Ocean data from Northeast Greenland has shown, for the first time, an increase in freshwater content in Greenland fjords which could affect global ocean currents that keep Europe warm, science news website Science Daily reported, on the basis of a study published online in journal Nature, Scientific Reports on October 13 this year.
Researchers at Aarhus University, Denmark presented 13-year time series data in the journal, showing how melting ice affects water off the coast of Northeast Greenland.
"Over the years, the dramatic meltdown of ice in the Arctic Ocean has received great attention and is easy to observe via satellite images. Also, glaciers have been observed to melt and retreat and the researchers know that today's meltdown of the Greenland ice sheet has more than doubled compared with the period 1983-2003. How the increased influx of fresh water will affect the marine environment is, however, largely unknown," Science Daily reported.
The 'Greenland Ecosystem Monitoring Programme' has been measuring the melt since 2003 in Northeast Greenland. This measurement tells a clear tale of fresh water from the ice sheet accumulating in the surface layers of the surrounding sea and flowing into Greenland fjords, the paper said.
At the point where measurements were made, Young Sound, and the sea around it, calculating from the decrease in salinity, scientists estimated that the ice melt had resulted in an increase "equivalent to freshwater content from approximately 1 m in 2003 to almost 4 m in 2015!"

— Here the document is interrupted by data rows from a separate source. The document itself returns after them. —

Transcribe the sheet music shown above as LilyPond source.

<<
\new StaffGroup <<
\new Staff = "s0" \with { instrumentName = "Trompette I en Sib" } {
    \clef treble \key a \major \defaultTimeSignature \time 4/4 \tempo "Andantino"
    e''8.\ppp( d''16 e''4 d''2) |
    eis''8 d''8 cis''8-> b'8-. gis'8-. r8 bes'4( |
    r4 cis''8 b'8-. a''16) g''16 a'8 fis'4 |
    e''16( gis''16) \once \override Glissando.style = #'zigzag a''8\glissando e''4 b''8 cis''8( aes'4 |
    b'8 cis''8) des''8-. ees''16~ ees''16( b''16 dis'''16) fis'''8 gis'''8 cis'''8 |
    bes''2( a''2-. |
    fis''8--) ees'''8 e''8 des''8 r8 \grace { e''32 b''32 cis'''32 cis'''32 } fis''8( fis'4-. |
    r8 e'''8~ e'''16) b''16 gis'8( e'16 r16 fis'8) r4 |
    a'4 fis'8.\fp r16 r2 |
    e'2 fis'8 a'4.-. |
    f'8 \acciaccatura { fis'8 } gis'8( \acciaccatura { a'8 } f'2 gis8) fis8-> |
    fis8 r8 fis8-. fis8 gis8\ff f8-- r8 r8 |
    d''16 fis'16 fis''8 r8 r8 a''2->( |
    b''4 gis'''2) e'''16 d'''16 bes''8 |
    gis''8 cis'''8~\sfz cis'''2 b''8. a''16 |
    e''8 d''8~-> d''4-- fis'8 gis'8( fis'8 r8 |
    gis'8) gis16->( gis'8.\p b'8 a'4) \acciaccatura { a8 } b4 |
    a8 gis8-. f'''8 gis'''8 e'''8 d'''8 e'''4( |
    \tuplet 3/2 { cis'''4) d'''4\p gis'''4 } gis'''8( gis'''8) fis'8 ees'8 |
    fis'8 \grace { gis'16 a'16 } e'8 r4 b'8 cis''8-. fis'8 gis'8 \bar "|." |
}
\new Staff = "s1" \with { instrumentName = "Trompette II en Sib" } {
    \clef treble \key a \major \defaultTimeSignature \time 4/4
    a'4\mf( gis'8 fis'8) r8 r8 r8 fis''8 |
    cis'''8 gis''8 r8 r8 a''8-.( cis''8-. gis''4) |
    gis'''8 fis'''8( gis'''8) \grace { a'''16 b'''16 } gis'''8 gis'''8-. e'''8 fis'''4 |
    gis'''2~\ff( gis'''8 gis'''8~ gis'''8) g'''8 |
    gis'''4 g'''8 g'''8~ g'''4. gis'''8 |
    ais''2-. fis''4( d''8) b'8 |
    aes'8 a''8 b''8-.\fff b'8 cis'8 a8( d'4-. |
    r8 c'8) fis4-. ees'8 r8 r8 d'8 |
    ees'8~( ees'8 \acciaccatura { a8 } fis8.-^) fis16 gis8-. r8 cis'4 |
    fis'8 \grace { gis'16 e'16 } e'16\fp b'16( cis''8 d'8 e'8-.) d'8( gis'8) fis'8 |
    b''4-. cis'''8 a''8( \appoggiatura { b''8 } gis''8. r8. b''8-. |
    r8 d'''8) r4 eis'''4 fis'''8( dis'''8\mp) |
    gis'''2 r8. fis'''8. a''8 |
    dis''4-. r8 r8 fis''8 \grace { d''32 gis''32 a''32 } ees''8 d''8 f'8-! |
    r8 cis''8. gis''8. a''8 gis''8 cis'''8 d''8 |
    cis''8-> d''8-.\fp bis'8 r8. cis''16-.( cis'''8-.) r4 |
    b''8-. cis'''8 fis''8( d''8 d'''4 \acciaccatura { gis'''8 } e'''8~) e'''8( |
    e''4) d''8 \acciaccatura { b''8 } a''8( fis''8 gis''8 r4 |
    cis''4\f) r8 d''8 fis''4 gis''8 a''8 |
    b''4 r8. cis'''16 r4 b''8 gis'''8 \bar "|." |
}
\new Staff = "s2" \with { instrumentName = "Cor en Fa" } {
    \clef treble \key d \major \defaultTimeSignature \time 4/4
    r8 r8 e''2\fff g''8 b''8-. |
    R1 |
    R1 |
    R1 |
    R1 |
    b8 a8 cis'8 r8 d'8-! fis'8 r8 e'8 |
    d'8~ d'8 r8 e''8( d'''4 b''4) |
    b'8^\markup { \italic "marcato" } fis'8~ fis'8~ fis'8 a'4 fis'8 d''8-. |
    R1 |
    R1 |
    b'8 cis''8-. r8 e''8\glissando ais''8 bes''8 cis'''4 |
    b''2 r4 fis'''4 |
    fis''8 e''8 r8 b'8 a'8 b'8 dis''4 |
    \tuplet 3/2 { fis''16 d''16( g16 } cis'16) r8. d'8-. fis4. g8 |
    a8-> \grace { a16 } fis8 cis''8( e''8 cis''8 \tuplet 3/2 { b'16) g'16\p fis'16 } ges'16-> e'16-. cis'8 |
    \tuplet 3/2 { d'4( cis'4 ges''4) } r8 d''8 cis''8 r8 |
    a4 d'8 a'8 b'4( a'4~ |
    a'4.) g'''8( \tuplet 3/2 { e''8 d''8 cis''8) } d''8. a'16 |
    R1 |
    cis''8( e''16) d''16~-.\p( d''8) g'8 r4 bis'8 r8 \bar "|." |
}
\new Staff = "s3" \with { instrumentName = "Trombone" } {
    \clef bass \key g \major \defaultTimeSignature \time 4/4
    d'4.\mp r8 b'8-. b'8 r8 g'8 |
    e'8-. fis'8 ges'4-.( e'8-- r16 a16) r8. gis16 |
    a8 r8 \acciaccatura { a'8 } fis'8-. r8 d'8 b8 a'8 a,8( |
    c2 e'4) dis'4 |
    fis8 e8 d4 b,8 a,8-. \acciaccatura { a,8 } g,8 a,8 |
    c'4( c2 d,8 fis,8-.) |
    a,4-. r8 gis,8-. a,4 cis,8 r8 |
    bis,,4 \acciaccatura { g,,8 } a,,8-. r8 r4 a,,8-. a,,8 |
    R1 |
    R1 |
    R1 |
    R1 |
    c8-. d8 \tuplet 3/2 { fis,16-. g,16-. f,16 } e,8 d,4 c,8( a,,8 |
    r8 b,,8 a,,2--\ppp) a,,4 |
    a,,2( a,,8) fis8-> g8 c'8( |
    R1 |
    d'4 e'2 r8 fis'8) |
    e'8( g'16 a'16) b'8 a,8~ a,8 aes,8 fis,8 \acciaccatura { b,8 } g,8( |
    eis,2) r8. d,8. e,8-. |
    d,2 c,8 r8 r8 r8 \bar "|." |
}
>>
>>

Science Daily explained: "More fresh water in the surface water layers makes it harder for the nutrient-rich bottom water to rise to the upper layers where the sunlight ensures the production of plankton algae in summer."
Plankton algae form the basis of all life in the sea. Lower algae production would mean lesser fish. "Today, fishing constitutes approximately 88% of Greenland's exports," Science Daily said.
The melting of the ice sheet in Northeast Greenland is significantly lower than in southern and western Greenland. So the effects may actually be far more dramatic in other parts of the Greenland coastal waters than in Young Sound, the researchers behind this study point out.
On a global scale, this increase in sea level may impact ocean circulation patterns through what is called the 'thermohaline circulation' - this is what sustains the Gulf Stream, for instance, the swift Atlantic ocean current that keeps Europe warm.